Kisah Pilu Maestro Seni Sakral di Jembrana

Saat era penjajahan sampai masa Jepang, tari Berko sangat fenomenal. Maestronya kini prihatin.

oleh Dewi Divianta diperbarui 22 Mar 2016, 09:00 WIB
Diterbitkan 22 Mar 2016, 09:00 WIB
Kisah Pilu Maestro Seni Sakral di Jembrana
Saat era penjajahan sampai masa Jepang, tari Berko sangat fenomenal. Maestronya kini prihatin.

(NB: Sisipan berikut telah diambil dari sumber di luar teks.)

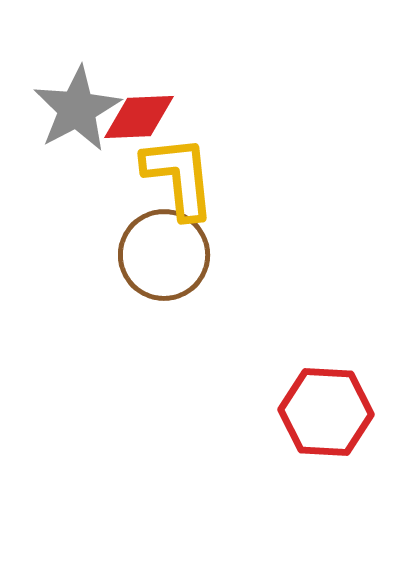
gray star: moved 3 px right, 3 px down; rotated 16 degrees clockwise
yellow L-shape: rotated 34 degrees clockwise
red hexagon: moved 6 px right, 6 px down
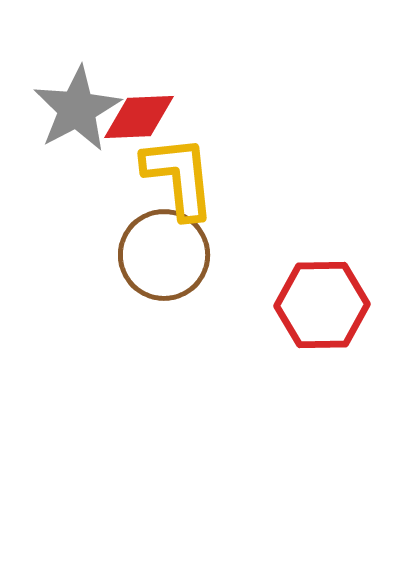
red hexagon: moved 4 px left, 107 px up; rotated 4 degrees counterclockwise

Liputan6.com, Jembrana - Penyandang gelar maestro tari Berko (seni sakral dan langka) di Jembrana yakni pasangan suami istri Nengah Tuntun (95) dan Ni Ketut Nepa (90) sangat memilukan hati. Pasangan ini masih harus bekerja keras untuk memenuhi kebutuhan hidupnya.

Pasutri asal Lingkungan Pancar Dawa, Kelurahan Pendem, Kecamatan Jembrana, Kabupaten Jembrana itu adalah merupakan seniman berko yang masih ada.

‎Kesenian Berko merupakan kesenian tua dan sakral dari daerah Jembrana. Kesenian itu memadukan gamelan dari bambu dan gamelan perunggu yang dipadukan dengan indahnya sebuah tarian.

"Dulu waktu zaman penjajahan, sekitar tahun 1925‎ kesenian ini sempat berjaya. Saya bersama suami sering tampil keliling ke desa-desa. Bahkan sampai ke Puri (kerajaan) dan kadang diundang oleh pemerintah Jepang kala itu," kenang Nepa di kediamannya, Jembrana, Senin (21/3/2016).

 



Pada saat Jepang berjaya di negara Indonesia pada tahun 1942 hingga 1945 para tentara Nippon sangat menggemari kesenian tersebut. Nepa mengaku bersama suami kala itu adalah seniman terlaris.

"Pada jaman itu, kami tidak memikirkan upah penari. Bagi kami bisa tampil menari kami puas. Tapi kadang-kadang ada yang memberi kami uang atau beras sebagai imbalan,". Tutur Nepa.

Saat itu seni beko sangat fenomenal, sehingga Nepa dan suaminya memutuskan menekuninya. Sehingga keduanya sempat mengajarkan seni tersebut kepada generasi muda dan menelurkan seniman baru bermunculan.

Namun, pada tahun 70-an seni berko mulai meredup dan puncaknya tahun 1980 seni ini tenggelam karena tidak ada perhatian dari pemerintah.

"Tapi kami berdua di rumah masih suka mengajarkan tari berko ini kepada anak-anak muda disini (Jembrana), walaupun tidak dibayar. Kami hanya ingin kesenian berko ini bangkit lagi," harapnya.

Sementara itu, pasangan ini di hari tuanya terbelenggu dengan kemiskinan‎. Kondisi rumah yang ditinggal Nepa dan suaminya di rumah berukuran 4x6 meter.

Dimana, dinding rumahnya pun masih terbuat dari bilik bambu dan lantai rumah dari Semen yang sudah sangat rusak.